Présidentielle ivoirienne : Amara Essy suspend sa participation à la campagne

L'ancien ministres des Affaires étrangères, Amara Essy. © Marco Longari/AFP

Candidat à la présidentielle du 25 octobre, Amara Essy a annoncé mardi qu'il suspendait sa participation à la campagne et qu'il subordonnait un éventuel maintien de sa candidature à la prise en compte des "exigences démocratiques" des Ivoiriens.

Pour Amara Essy, ancien ministre des Affaires étrangères (1990-1999) de Côte d’Ivoire, le scrutin présidentiel dont le premier tour doit se tenir le 25 octobre « ne s’annonce ni ouvert, ni régulier ».

« Je suspends ma participation à l’élection présidentielle de 2015 et subordonne un éventuel maintien de ma candidature à la prise en compte effective des légitimes exigences démocratiques et républicaines du peuple de Côte d’Ivoire » a-t-il ainsi affirmé mardi 6 octobre, dans un communiqué. « Si nous n’y prenons garde, nous nous acheminons vers une crise postélectorale, une crise postélectorale de trop », a-t-il prévenu, affirmant ne pas se porter « complice d’une combine électorale ».

« Tout semble mis en place pour un passage en force », poursuit Amara Essy, évoquant le fait que le nombre de bureaux de vote vient « seulement d’être fixé par décret du 29 septembre 2015 », la distribution « à la hâte » des cartes d’électeurs et l’absence de « toilettage » du fichier électorale. « Il n’existe aucune garantie d’accès équitable sur toute l’étendue du territoire, pour tous les candidats ou leurs représentants », estime-t-il.

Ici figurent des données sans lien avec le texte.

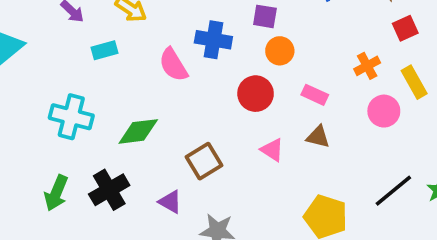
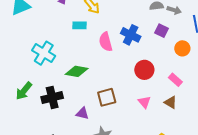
cyan rectangle: (105, 50) -> (79, 25), moved
orange circle: (280, 51) -> (182, 48), moved
purple triangle: (170, 202) -> (82, 113), turned -32

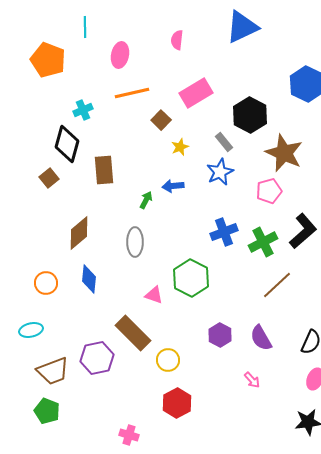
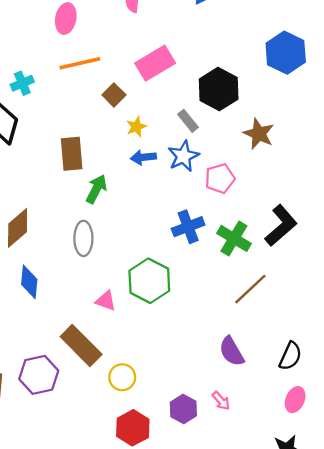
brown star: (284, 153) -> (259, 134), size x0.7
brown rectangle: (104, 170) -> (72, 154), moved
blue arrow: (173, 186) -> (143, 157), moved
pink pentagon: (269, 191) -> (220, 178), moved
green arrow: (146, 200) -> (96, 189), size x1.4
green cross: (263, 242) -> (234, 238), turned -32
purple hexagon: (220, 335) -> (183, 409), moved

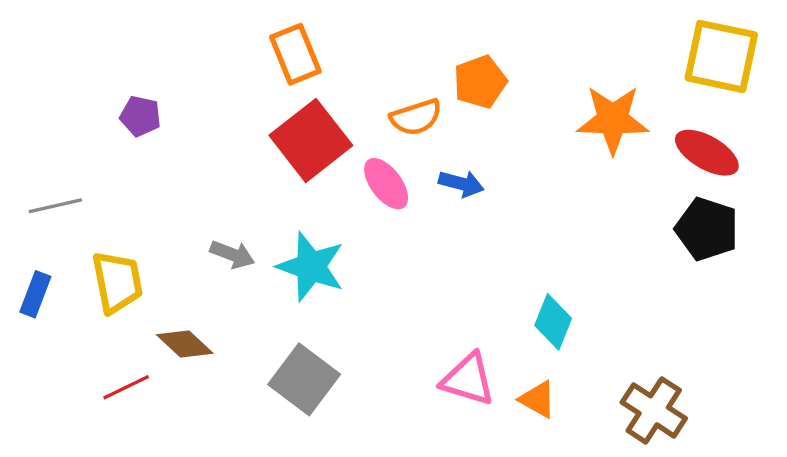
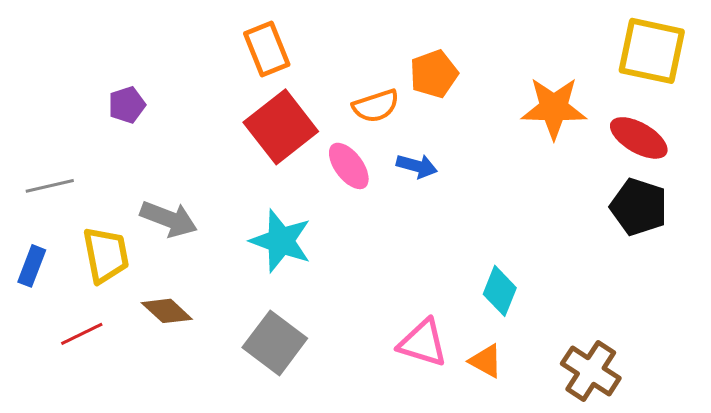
purple pentagon: (140, 116) -> (127, 105), turned -30
gray arrow: (232, 254) -> (169, 219), moved, size x1.4
red line: (126, 387) -> (82, 334), moved

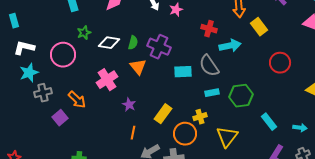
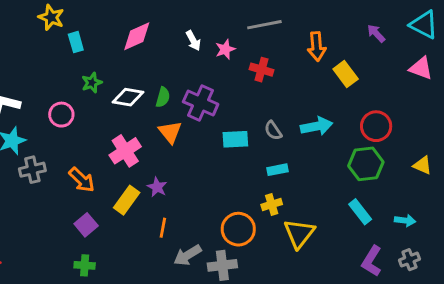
red cross: (209, 29) -> (261, 70), moved
cyan arrow: (230, 46) -> (317, 126), moved
pink circle: (63, 55) -> (61, 115), size x0.7
gray semicircle: (209, 66) -> (273, 131), size x0.6
green hexagon: (241, 96) -> (366, 164), moved
yellow rectangle: (163, 114) -> (127, 200), moved
yellow cross: (200, 117) -> (272, 204), moved
purple square: (60, 118) -> (86, 225), moved

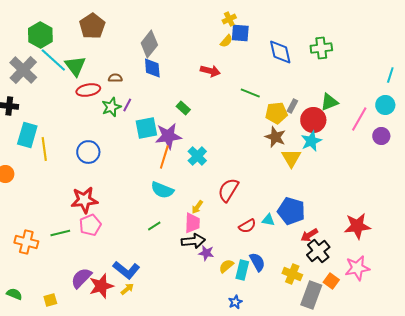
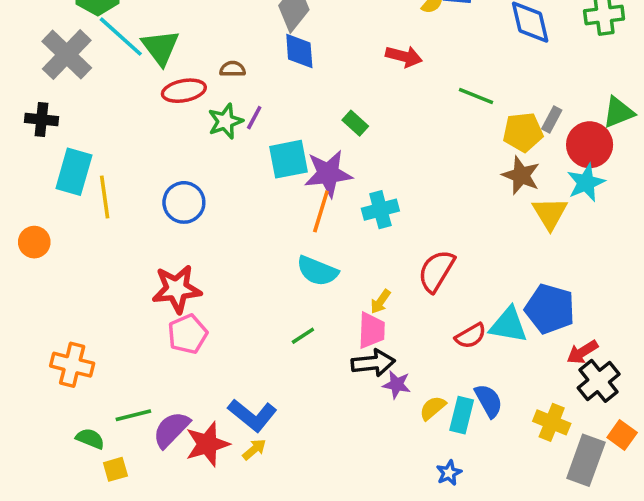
cyan cross: (197, 156) -> (380, 210), turned 30
cyan triangle: (268, 220) -> (508, 325), size x1.6
green line: (60, 233) -> (133, 415), moved
green semicircle: (14, 294) -> (90, 439), moved

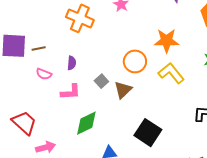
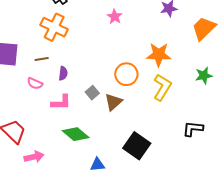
orange cross: (80, 18) -> (54, 27), moved
brown line: (39, 49) -> (42, 59), moved
yellow L-shape: (171, 73) -> (162, 87), turned 68
green diamond: (86, 123) -> (76, 134), turned 64

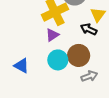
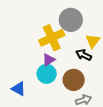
cyan circle: (58, 60) -> (47, 74), moved

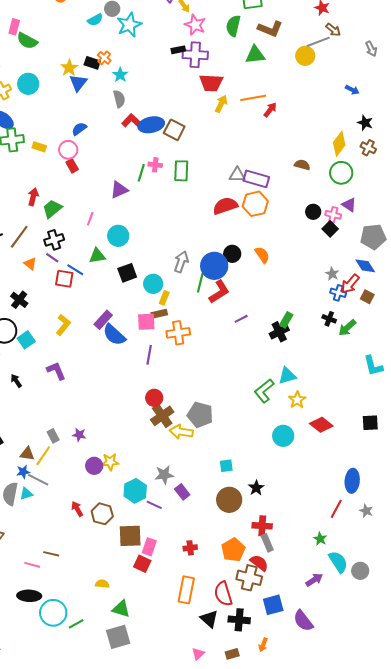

Quid des candidats de la CNC ?

Enfin, l’ancien candidat critique le refus de dialogue du pouvoir avec l’opposition et déclare ne pas vouloir jouer un « rôle de figurant dans une élection où les enjeux sont faits sans se préoccuper de nos désirs de paix…. ».

Il y a une semaine, Charles Konan Banny, Mamadou Koulibaly, Bertin Konan Kouadio, Kacou Gnangbo et Siméon Konan Kouadio, tous candidats contre le président Alassane Ouattara, ont pris la tête d’une manifestation pour dénoncer l’organisation du scrutin à venir.

Issus pour la plupart de la Coalition nationale pour le changement (CNC), ils ont également renouvelé leur exigence sur la « dissolution » de la Commission électorale indépendante (CEI). Les prochains diront si la décision d’Amara Essy aura une incidence sur leur participation au scrutin.